Celui-ci se redressa sur-le-champ, joignant les mains sur ses genoux. « La fête », commença-t-il gravement, « devra être modifiée. Sa grandeur doit être à la hauteur de l'événement. Avec la révélation de la Sainte, son annonce doit en être la pièce maîtresse. » Sa voix ralentit tandis que son regard dérivait vers Marie, qui se tortilla mal à l'aise sous cet examen.

Sarah ajusta ses lunettes nouvellement acquises, son ton mesuré. « Est-il vraiment nécessaire d'annoncer son identité si directement ? » Elle jeta un coup d'œil vers Marie, comme pour peser le risque face à la frêle silhouette de la jeune femme.

« C'est inévitable », dit Ravenna avec une fluidité déconcertante, sa voix ferme comme la pierre. « Les rumeurs se propagent déjà comme une traînée de poudre. L'Église herptienne ne restera pas inactive, elle s'attendra à ce que nous nous rangions publiquement de son côté si nous souhaitons obtenir son plein soutien. Reculer maintenant serait une faiblesse… et je n'ai pas l'intention que le Duché de Kim passe pour faible. »

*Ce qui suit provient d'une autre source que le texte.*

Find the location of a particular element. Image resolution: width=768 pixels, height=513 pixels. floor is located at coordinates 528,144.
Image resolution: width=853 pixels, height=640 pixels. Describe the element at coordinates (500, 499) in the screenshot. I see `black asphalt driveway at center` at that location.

Aurora, affalée avec son élégance habituelle et son air de grâce étudiée, intervint : « L'annoncer pendant la Fête est donc notre meilleure chance de contrôler le récit. Si nous laissons le monde spéculer sans notre direction, nous perdons l'autorité. Mieux vaut la brandir ouvertement. »

Alice, la servante efficace comme toujours, posa une pile de registres sur le bureau. « Nos dépenses de guerre sont négligeables, Votre Altesse », rapporta-t-elle avec netteté. « La plupart sera récupérée dans les mois à venir. L'économie de la ville a déjà commencé à se stabiliser. »

Ravenna feuilleta les documents, ses yeux scrutant les chiffres avec une précision calculée avant d'acquiescer. « Bien. Nous ouvrirons également de nouvelles succursales des Casinos Raven, avec le soutien de l'Association des Marchands Impériaux. Cela seul fera gonfler le trésor. »

Sarah passa à son rapport suivant. « Quant au projet des Trains et Chemins de fer : nous ne pourrons pas le lancer pendant la Fête. Il nous manque encore— »

« —de la main-d'œuvre », coupa Ravenna, tapant son ongle contre le bois du bureau. « Oui, je le sais. Ce sera résolu une fois que nous aurons annexé la ville d'Otto. »

Les mots tombèrent avec une telle désinvolture, une telle évidence, qu'une nouvelle vague de silence parcourut la salle. Ravenna continua, imperturbable, son ton intransigeant. « Je partirai pour la ville d'Otto immédiatement après la Fête. Faites préparer un navire magique, pleinement approvisionné. »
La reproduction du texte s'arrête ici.